In the fiscal second quarter, which ended April 1, Tyson faced mixed volumes and weak pricing. The beef segment suffered a 2.9% decline in volumes and a 5.4% decline in average pricing, a strong indication that consumers are shifting away from expensive beef. Pork volumes rose 1.1%, but that growth came with a 10.3% decline in average pricing. Chicken was the strongest performer, with a 6.4% volume increase coupled with a 2% pricing increase.
Tyson reported a small operating loss in the second quarter as higher costs collided with stagnant revenue. The beef segment broke even, while the pork and chicken segments were in the red. Tyson's prepared foods segment, which benefits from Tyson's collection of brands, produced a solid 10% operating margin. Unfortunately, this wasn't enough to fully offset weakness elsewhere.
The meat industry, like any commodity industry, goes through cycles. Tyson is working to boost productivity and cut costs, but there's little else the company can do but muddle through this downturn and wait for a better demand environment. Until then, expect lackluster results from Tyson.
Beyond Meat is in an existential crisis
Veggie burgers have been around for a long time. What makes Beyond Meat and competitors like Impossible Foods different is that they attempt to make plant-based products that look, feel, and taste like real meat.
For a while, this class of plant-based meat products was popular. Retail sales of plant-based meat soared 45% in 2020, according to The Good Food Institute, as consumers were eager to try the new-fangled meat alternatives. But that enthusiasm didn't last. Global retail sales of plant-based meat grew by just 8% in 2022, and sales were down 1% in the United States.
Lower demand is only one of Beyond Meat's problems. The company's brand has delivered absolutely no pricing power as grocery stores were flooded with fake meat products. In the first quarter of 2023, which ended on April 1, Beyond Meat suffered a 9% drop in pricing per pound and a 7.3% drop in volume.

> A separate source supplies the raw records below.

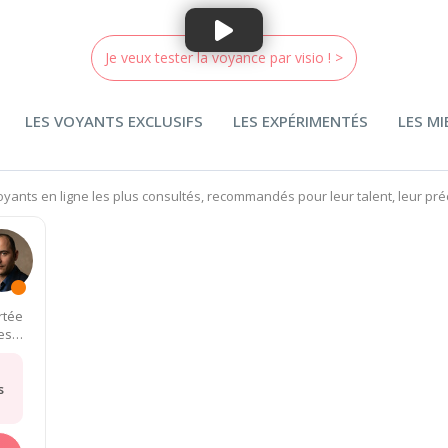
Je veux tester la voyance par visio ! >
LES VOYANTS EXCLUSIFS
LES EXPÉRIMENTÉS
LES M
yants en ligne les plus consultés, recommandés pour leur talent, leur pré
nsultations
rtée
es
s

Beyond Meat is not only losing money, but it's also barely producing any gross profit. Gross margin was a paltry 6.7% in the first quarter, and that represents an improvement. Gross margin spent multiple quarters in negative territory last year as the company grappled with high manufacturing costs and inventory write-downs.
Beyond Meat posted a net loss of $59 million on $92 million of revenue in the first quarter. Free cash flow was a loss of about $47 million. With $270 million cash on hand as of April 1, the clock is ticking.

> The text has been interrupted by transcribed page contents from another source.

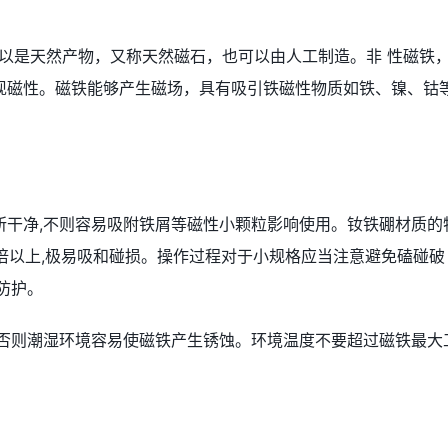
磁铁可以是天然产物，又称天然磁石，也可以由人工制造。非 性磁铁
现磁性。磁铁能够产生磁场，具有吸引铁磁性物质如铁、镍、钴
所干净,不则容易吸附铁屑等磁性小颗粒影响使用。钕铁硼材质的
0倍以上,极易吸和碰损。操作过程对于小规格应当注意避免磕碰破
防护。
,否则潮湿环境容易使磁铁产生锈蚀。环境温度不要超过磁铁最大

The winner: Tyson by a mile
While Tyson is certainly struggling, there's little doubt that demand for real meat will eventually improve. Fake meat might be a different story. It's possible that fake meat was a fad, and if that's the case, there is no meaningful recovery in the cards for Beyond Meat.
Even if demand for fake meat bounces back, this downturn has shown that Beyond Meat has no pricing power and that its brand means little in the eyes of consumers. Tyson stock trades for less than 0.4 times annual sales, reflecting the fact that the company largely sells commodity products. Meanwhile, Beyond Meat stock trades at around 2.6 times annual sales. Based on Beyond Meat's performance, the stock does not deserve such a premium valuation.
While both Tyson and Beyond Meat are in for a tough year, only Tyson looks like a viable option for long-term investors.